Examples of stripped leaks:
- O-23 (E_OUTCOME_NARRATIVE): drop the 4-sentence outcome narration
("trunk falls first, then splits into Branch A...")
- O-12 / O-11 / O-13 / O-14 (C_ANALOGY): drop the explicit
"first change its color, then change its size" enumeration
- G-273 (D_PHYSICS): drop the answer-leaking "right container holds the
higher-density liquid" + parenthetical pointer
- O-15 (D_PHYSICS): drop "elastic collision physics (angle of incidence
equals angle of reflection)"
- O-75 (D_PHYSICS): drop the terminal-state spoiler "to a common
equilibrium level across all tubes"
- O-45 (B_PATTERN_SEQUENCE): drop "Observe the cyclic order... Identify
the color cycle..." choreography for both color and arithmetic paraphrases
Constraint phrases that are **kept** (they specify the task, not the
answer): "shortest path", "minimum number of steps", "additive color
mixing", "subtractive color mixing", physics constants (refractive
index, viscous damping coefficient).
## Paired-variant generators (4 unique tasks)

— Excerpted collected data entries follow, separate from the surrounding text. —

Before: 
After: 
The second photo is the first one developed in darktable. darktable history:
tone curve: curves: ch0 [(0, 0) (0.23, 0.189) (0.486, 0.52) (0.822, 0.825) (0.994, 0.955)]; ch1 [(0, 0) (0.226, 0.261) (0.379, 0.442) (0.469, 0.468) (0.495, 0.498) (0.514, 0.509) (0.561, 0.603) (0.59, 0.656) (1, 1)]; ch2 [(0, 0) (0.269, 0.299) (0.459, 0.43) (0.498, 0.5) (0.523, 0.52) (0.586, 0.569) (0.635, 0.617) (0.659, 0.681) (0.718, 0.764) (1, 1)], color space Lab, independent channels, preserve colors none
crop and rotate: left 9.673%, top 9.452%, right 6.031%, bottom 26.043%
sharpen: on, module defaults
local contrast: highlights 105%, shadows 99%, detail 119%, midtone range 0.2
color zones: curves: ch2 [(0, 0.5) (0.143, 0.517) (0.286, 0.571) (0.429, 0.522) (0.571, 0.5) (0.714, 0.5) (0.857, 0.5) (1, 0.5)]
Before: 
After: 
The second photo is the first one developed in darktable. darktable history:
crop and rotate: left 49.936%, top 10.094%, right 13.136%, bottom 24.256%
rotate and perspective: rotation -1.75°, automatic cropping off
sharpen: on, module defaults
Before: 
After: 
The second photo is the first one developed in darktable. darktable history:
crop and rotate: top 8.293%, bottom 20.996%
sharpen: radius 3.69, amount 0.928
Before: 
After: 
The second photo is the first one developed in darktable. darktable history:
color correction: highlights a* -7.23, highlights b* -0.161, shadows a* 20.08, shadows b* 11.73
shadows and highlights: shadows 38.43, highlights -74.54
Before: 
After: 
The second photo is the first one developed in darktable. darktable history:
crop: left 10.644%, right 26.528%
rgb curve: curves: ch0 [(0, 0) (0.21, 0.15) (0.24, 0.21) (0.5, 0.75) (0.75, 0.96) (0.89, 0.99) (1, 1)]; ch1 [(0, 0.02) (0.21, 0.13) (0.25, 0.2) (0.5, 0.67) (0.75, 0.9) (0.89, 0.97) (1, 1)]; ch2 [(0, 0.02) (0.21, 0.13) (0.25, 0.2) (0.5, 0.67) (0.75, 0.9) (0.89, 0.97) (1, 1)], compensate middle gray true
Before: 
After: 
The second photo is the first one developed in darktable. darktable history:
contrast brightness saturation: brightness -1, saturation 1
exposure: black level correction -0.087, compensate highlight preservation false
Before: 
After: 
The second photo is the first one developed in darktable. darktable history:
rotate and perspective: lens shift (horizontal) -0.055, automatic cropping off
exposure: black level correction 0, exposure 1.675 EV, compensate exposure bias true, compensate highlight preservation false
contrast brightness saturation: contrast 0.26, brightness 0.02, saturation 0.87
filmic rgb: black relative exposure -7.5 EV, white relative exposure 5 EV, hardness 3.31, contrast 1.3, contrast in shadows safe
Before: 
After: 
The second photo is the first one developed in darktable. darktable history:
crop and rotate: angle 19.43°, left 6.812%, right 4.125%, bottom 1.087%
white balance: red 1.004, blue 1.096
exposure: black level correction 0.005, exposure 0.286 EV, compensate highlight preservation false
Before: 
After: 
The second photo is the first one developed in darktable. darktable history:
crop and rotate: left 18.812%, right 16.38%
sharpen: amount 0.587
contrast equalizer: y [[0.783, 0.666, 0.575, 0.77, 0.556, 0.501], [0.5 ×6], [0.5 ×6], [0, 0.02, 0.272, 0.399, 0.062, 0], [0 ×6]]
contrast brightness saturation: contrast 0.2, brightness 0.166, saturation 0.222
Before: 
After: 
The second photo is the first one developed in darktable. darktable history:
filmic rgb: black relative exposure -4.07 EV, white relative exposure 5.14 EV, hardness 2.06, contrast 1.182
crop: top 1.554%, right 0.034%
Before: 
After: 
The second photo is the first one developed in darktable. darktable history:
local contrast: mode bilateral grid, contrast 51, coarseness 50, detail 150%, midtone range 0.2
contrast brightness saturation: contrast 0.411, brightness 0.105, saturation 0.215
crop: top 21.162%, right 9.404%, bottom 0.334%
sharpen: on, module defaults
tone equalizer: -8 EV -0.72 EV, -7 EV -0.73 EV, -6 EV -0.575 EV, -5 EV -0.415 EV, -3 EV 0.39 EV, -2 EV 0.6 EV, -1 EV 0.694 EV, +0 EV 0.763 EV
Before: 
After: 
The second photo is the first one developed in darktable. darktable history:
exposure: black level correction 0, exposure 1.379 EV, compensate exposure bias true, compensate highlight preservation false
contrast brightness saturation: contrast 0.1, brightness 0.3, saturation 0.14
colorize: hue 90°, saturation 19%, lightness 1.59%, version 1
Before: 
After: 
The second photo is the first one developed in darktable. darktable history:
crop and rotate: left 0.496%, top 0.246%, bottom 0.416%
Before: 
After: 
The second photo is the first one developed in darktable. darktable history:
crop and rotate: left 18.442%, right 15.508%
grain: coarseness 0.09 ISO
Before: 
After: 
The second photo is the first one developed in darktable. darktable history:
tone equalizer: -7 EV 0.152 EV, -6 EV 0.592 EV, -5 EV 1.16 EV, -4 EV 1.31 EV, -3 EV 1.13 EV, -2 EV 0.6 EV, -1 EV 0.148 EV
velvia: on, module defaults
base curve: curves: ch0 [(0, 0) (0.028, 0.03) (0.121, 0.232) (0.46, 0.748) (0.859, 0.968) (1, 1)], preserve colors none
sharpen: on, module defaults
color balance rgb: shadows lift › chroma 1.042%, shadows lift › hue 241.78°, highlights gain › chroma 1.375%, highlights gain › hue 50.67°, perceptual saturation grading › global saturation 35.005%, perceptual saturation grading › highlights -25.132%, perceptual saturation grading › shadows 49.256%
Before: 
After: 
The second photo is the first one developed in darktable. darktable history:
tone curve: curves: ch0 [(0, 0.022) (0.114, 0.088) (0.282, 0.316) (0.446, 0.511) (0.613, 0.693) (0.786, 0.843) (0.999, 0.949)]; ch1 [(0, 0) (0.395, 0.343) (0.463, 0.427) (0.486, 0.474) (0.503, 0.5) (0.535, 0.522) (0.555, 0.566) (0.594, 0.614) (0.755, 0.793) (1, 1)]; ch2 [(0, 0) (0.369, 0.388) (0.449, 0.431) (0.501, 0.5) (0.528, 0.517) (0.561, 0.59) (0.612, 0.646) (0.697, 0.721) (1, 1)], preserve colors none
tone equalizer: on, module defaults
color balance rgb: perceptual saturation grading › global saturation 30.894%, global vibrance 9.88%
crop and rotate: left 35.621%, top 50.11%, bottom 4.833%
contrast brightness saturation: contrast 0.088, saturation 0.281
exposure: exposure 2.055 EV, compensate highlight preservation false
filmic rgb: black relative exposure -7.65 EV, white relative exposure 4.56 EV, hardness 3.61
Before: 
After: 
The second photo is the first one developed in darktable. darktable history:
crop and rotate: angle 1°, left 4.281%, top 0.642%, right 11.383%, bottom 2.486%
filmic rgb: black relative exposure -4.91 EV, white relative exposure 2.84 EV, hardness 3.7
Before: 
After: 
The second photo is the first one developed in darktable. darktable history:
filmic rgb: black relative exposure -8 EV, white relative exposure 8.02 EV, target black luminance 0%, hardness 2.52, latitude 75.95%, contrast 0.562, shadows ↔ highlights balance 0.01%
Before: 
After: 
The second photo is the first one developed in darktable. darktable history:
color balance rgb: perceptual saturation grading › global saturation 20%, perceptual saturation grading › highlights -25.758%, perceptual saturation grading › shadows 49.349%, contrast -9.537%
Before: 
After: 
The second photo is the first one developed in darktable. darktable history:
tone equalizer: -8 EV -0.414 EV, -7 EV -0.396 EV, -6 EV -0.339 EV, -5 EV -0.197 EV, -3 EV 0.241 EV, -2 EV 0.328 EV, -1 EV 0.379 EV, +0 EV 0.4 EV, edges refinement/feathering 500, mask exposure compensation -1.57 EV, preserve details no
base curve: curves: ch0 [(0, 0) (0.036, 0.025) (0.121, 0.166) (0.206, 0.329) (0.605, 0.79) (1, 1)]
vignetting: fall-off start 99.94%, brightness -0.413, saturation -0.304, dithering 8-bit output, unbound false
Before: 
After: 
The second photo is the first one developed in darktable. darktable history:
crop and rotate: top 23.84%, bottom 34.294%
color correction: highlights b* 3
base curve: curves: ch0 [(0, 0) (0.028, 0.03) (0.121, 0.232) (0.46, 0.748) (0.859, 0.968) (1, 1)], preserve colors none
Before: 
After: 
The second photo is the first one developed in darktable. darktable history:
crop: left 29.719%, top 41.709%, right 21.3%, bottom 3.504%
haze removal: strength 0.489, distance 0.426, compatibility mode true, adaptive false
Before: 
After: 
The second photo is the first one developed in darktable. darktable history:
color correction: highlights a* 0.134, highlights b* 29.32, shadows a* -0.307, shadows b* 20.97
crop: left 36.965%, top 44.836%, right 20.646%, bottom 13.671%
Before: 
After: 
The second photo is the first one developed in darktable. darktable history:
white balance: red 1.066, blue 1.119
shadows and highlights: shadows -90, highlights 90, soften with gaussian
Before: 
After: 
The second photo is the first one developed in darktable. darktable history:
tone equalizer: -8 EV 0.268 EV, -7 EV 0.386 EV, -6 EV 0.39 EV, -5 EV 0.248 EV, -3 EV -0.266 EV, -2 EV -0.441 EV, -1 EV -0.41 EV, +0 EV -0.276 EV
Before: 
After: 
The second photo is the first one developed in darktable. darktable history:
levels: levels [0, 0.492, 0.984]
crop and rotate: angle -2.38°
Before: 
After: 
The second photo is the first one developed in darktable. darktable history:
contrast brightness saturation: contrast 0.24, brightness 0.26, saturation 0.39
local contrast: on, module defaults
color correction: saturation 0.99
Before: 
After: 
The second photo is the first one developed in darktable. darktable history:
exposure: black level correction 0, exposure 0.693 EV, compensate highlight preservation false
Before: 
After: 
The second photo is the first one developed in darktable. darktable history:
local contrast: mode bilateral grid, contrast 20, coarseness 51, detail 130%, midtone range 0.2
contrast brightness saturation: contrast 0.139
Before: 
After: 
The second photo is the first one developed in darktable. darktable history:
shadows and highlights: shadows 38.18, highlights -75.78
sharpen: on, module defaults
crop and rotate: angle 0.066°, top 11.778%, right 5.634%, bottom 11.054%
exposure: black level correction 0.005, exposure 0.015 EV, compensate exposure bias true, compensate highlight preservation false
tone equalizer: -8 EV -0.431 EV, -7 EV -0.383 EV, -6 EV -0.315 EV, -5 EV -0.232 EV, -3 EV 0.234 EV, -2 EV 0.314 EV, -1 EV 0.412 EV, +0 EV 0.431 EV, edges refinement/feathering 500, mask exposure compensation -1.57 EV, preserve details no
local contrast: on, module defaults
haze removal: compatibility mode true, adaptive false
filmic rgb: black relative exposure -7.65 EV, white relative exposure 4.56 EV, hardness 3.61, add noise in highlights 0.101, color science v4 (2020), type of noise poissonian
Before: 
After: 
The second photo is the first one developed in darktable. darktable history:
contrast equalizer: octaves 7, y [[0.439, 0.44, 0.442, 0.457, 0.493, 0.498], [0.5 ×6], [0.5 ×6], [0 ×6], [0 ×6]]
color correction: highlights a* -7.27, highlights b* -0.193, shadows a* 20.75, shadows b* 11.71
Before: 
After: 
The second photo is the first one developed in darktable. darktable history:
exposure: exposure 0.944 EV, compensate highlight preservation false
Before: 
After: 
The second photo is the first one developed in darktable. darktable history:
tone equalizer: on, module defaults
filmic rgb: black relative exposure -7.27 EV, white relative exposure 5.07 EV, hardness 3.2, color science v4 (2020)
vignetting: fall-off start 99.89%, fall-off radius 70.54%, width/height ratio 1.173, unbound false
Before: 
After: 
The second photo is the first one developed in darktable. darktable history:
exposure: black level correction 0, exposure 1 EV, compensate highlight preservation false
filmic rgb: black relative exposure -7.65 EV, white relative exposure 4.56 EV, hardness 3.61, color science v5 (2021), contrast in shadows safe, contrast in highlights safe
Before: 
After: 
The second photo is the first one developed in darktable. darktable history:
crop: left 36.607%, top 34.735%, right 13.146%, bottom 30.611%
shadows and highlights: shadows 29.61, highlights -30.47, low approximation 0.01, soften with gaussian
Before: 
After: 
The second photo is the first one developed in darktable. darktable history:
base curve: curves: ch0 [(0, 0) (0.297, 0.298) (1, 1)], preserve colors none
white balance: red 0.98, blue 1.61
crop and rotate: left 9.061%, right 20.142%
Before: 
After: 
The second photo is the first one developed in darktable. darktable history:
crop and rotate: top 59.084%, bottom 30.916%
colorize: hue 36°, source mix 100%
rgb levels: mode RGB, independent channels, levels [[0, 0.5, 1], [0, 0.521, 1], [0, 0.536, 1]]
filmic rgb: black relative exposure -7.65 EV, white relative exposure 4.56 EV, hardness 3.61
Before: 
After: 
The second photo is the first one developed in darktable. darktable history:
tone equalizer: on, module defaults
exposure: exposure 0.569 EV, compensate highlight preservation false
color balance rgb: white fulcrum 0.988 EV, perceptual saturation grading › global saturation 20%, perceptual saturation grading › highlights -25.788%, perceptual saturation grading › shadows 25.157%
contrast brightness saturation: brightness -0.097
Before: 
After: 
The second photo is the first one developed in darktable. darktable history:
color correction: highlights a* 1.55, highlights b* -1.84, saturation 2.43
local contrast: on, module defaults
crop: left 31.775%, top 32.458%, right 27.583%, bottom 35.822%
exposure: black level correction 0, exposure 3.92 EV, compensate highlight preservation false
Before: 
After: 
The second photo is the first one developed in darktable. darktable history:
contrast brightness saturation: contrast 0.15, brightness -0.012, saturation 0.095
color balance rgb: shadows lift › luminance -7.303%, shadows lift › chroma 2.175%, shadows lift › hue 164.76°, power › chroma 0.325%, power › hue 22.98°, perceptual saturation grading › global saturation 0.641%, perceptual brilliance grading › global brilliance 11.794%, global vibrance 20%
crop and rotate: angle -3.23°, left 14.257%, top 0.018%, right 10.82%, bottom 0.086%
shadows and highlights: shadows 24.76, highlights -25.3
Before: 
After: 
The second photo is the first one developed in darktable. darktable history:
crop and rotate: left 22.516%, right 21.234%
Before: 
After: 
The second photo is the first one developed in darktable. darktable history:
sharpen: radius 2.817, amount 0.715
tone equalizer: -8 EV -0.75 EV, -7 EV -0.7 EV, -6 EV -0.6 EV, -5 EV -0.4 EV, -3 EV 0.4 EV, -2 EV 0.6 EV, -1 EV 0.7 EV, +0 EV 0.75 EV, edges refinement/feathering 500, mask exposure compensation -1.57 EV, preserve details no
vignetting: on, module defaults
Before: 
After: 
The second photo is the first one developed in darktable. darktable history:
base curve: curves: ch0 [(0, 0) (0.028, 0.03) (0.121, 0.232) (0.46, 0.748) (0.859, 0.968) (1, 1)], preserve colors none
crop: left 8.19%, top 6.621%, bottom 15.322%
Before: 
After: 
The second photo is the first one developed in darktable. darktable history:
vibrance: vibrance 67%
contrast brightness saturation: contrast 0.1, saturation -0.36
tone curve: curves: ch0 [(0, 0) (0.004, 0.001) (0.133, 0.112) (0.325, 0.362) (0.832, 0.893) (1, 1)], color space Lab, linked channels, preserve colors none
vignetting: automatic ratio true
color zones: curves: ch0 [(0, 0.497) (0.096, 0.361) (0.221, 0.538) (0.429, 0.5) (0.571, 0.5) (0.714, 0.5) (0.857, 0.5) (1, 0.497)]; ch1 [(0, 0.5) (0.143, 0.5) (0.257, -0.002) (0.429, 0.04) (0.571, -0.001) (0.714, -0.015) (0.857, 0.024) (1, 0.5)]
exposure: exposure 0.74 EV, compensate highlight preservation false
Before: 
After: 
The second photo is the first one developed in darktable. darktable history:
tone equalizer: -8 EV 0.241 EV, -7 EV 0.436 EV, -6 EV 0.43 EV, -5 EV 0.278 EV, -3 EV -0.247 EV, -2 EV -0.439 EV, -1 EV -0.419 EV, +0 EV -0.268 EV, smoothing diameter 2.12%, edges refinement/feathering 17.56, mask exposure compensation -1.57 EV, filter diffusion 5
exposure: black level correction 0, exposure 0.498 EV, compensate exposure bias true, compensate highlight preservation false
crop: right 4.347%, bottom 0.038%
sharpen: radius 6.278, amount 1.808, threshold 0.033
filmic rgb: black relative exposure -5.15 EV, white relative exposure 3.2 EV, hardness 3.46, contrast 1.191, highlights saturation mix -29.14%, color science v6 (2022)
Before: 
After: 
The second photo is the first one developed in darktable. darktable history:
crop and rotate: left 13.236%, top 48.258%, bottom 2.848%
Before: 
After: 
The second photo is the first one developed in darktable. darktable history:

The same image-mode pipeline carries the depth-flip and inverse variants
created in the parent video-mode dataset:
| Variant | Mechanic difference vs forward |
|---------|--------------------------------|
| `G-21B_multiple_occlusions_vertical_behind` | Mask passes **behind** (objects in front) — final_frame: mask gone, objects visible |
| `G-36B_multiple_occlusions_horizontal_behind` | Same depth flip, horizontal direction |
| `O-18B_glass_refraction_inverse` | Given in-glass ray, predict incidence ray |
| `O-19B_mirror_reflection_inverse` | Given reflected ray, predict incidence ray |
These share the same `first_frame.png` as their forward counterpart but
have a different `final_frame.png` and a prompt that distinguishes the
direction. The pair tests whether the model is reading the prompt rather
than memorising the visual.
### Tier-2 extremum-flip variants (5 unique tasks, test-only)
Five additional `*B` variants live in
`test/Out-of-Domain_50/Instruction_Following`, flipping the extremum
criterion of their forward task:
| Variant | Forward | Flip |
|---------|---------|------|
| `G-160B_circle_smallest_numerical_value` | `G-160_circle_largest_numerical_value` | largest → **smallest** |
| `G-167B_select_shortest_polygon_side` | `G-167_select_longest_polygon_side` | longest → **shortest** |
| `G-218B_identify_smallest_angle_in_triangle` | `G-218_identify_largest_angle_in_triangle` | largest → **smallest** |
| `G-219B_select_rightmost_shape` | `G-219_select_leftmost_shape` | leftmost → **rightmost** |
| `G-221B_outline_outermost_square` | `G-221_outline_innermost_square` | innermost → **outermost** |
These are **classified as Instruction_Following, not Pure_Reasoning**
they're explicit-criterion mark-and-pick tasks (mechanical
perception+comparison), so flipping the criterion only changes which
shape gets marked, not the reasoning structure. Each has 5 samples in
OOD (25 samples total). They are counted in the OOD IF total in the
counts table.
## How to use
```python
from datasets import load_dataset
ds = load_dataset("May-apple/VBVR-Reorganized-Image", split="train")
# Each row: class, task, split, sample_id, prompt, first_frame, final_frame
# first_frame and final_frame are HF Image() — call as .convert("RGB") to
# get a PIL image, or pass directly to your model's preprocessor.
```
Three splits:
- `train` — 960,000 samples
- `test_in_domain` — 240 samples
- `test_out_of_domain` — 265 samples
## Provenance
This is a derivative of the parent video-mode dataset. The image-mode
build pipeline lives in the source repo (`scripts/vbvr_reorg/`):
- `build_image_mode_full.py` — flattens video samples into image-mode samples
- `build_parquet_shards_image.py` — packs into HF parquet shards
- `rules_image.py` — image-mode-specific PR leak rules
- Renderers reused from `VBVR-Bench-Image/regenerator/` and
`VBVR-Train-Image/regenerator/`
## Citation
```bibtex
@dataset{vbvr_reorganized_image_2026,
title = {VBVR-Reorganized-Image: Single-Image Reasoning Benchmark Derived from VBVR},
author = {Video-Reason},
year = {2026},
url = {https://huggingface.co/datasets/May-apple/VBVR-Reorganized-Image},
}
```
## License
Inherits the license of the underlying VBVR dataset (Apache-2.0).